– Ну-у-у так, наверно?

– А раз кроме меня вокруг твоего личного пространства больше никого нет, то ты говоришь сама с собой. И это пиздец как меня напрягает. Я переживаю, не развивается ли у тебя шиза.

– Извини. Я иногда не замечаю этого.

– Да я шуткую. Говори хоть на инопланетном – все равно любить меньше тебя не стану.

– Tölpel>14.

– Вот не надо так. Ты так и не сказала, что значит твое «топель».

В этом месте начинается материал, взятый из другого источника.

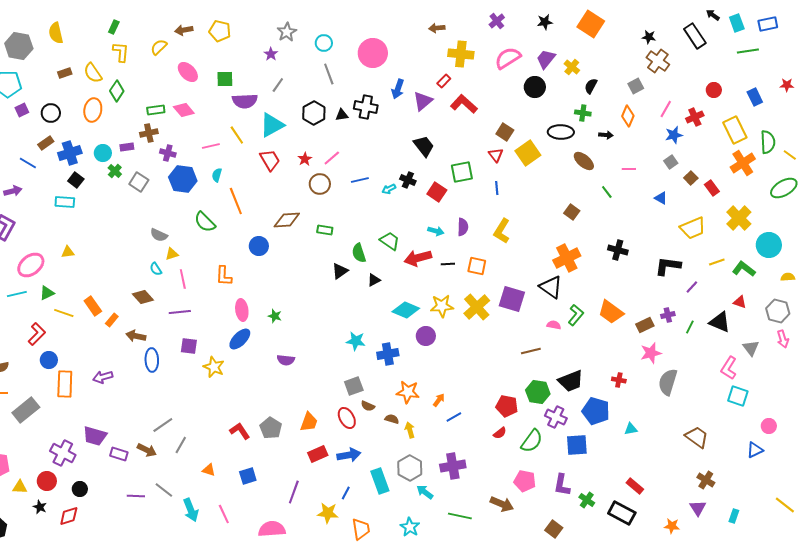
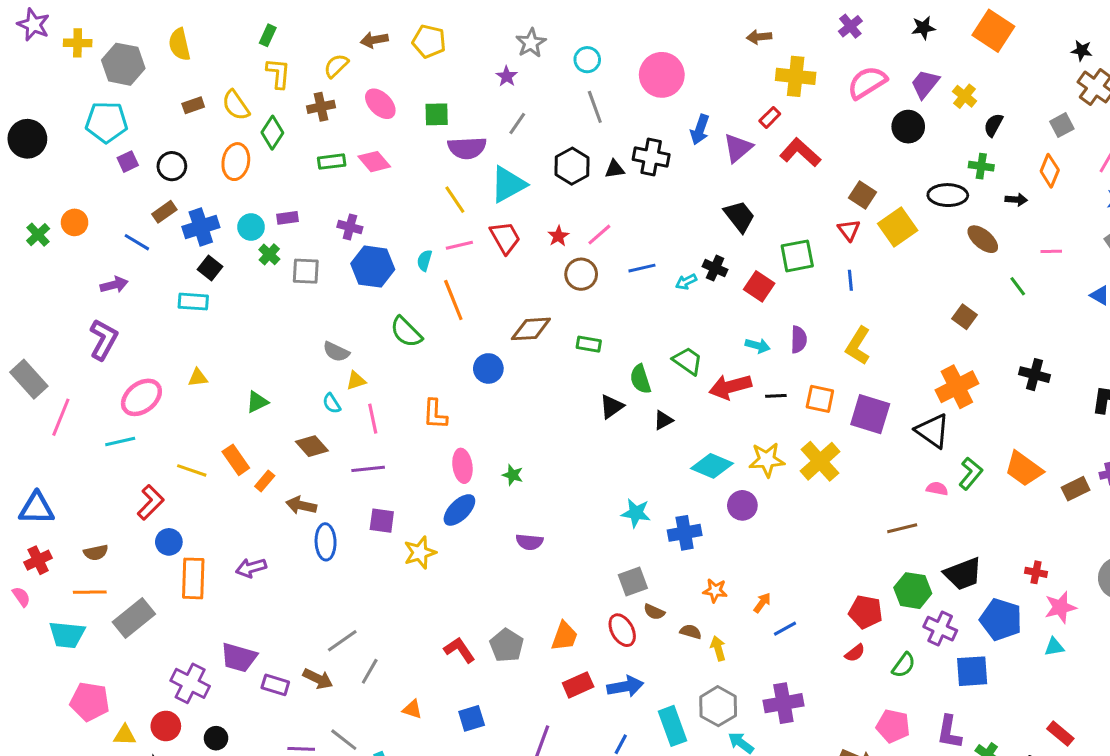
brown cross: (149, 133) -> (321, 107), moved
pink line: (211, 146) -> (459, 245), moved
gray square: (139, 182) -> (306, 271), turned -30
green triangle: (47, 293) -> (257, 402), moved
purple square: (512, 299) -> (870, 414), moved
pink star: (651, 353) -> (1060, 607), moved
yellow star: (214, 367) -> (420, 553), turned 30
orange star: (408, 392) -> (715, 591), size x0.7
green semicircle: (532, 441) -> (904, 665), size x0.7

– Не топель, а tölpel, а если не знаешь, как переводится, – значит полный tölpel! – посмеялась я.

– Ах вот оно как?! – начал протяжно фыркать Jerry. Подхватил меня за ноги, перевернул и водрузил на плечи. – Кто теперь топель?

Я от этого всегда балдела, хоть и кричала как резаная. Тогда было также – ору, взвизгиваю, смеюсь как сумасшедшая, бью его по спине руками (нежно, конечно) и пытаюсь вырваться. – Ты! Ты tölpel! Ты tölpelи täuschen>15! Und Ich liebe dich auch>16.

Он отпустил меня и вопросительно посмотрел в глаза:

– Их либэ? Да? Я знаю, что это значит!

– Конечно, знаешь – это любой «топель» знает, – поддразнила его я.

– Это значит, что ты Ж-О-П-А. – Показательно надув щеки, Jerry опустил голову в асфальт, постоял так секунду, зыркнул на мое довольное личико и как давай ржать. – На тебя совершенно невозможно сердиться. Особенно когда та сладкая штука из бара переваривается в моем организме.

Теперь и я рассмеялась. Затем очень глубоко вдохнула (это дыхательная техника, чтобы быстро успокоиться) и начала потихоньку выпускать воздух. Выпускала, выпускала. Надоело даже. Но в конце, когда легкие почти избавились от хихикающего кислорода, меня вновь пробило на смех. Так мы и прокорчились от спазмов еще минут пять, потому что никакая техника, даже дыхательная, не сможет убить нездоровую смешинку. Ну просто нереально.

Она – ну-у, та самая смешинка – зарождается в глубине желудка и начинает тебя приятно щекотать. Все тело подвергается принудительным пыткам тысячами перьев. Вроде неприятно, а все равно смеешься и становишься свободным.

Отдышавшись и немного придя в себя, что громко сказано, мы прошли сквозь двери и попали в мерцающий мир рекламных таблоидов и афиш с красно-оранжевым отблеском.

Все вокруг взрывалось информацией. Разные названия фильмов вспыхивали и гасли, рекламные таблоиды захватывали и бились друг с другом за внимание и любовь публики. Красные цвета, загромождающие все мое поле зрения, постепенно и едва заметно перетекали в оранжевые, затем резко превращались в желтые брызги, и вновь все вокруг принимало однотонный багровый цвет, от чего в подкорке мозга я ощутила сильное deja vu.

Интерьер был эталоном рекламно-маркетингового искусства, заставляющего людей покупать, потому что все вывески кричали: «посмотри меня», «съешь меня», «поиграй в меня». Мы попали на карнавальную карусель, из которой не хотели слезать. Да и зачем? Нам было хорошо. По-настоящему хорошо! А если все идет хорошо – зачем уподобляться мазохистам?

Jerry сделал первый шаг в сторону информационного табло, с которого на нас смотрели постеры крутящихся на тот момент фильмов, времени сеансов, краткой аннотации и прочей ненужной ерунды. Ненужной по одной простой причине – мы не могли сосредоточиться ни на словах, ни на цифрах. Разглядывая, как буквы вспыхивали яркими звездами, мы смеялись, щурились в надежде что-то разобрать, переглядывались друг с другом. Наверняка это могло длиться вечность, если бы наш катарсис не разрушил женский голос. Тысячью изорванных смычков он проскрипел в моей голове.

– Боже! – вырвалось у меня. Я зажала уши в попытке удержать, разлетающуюся на мелкие фарфоровые кусочки, черепную коробку. – Что вы сказали? – переспросила я, в ужасе осознавая, что еще раз слышать этот голос нет никакого желания.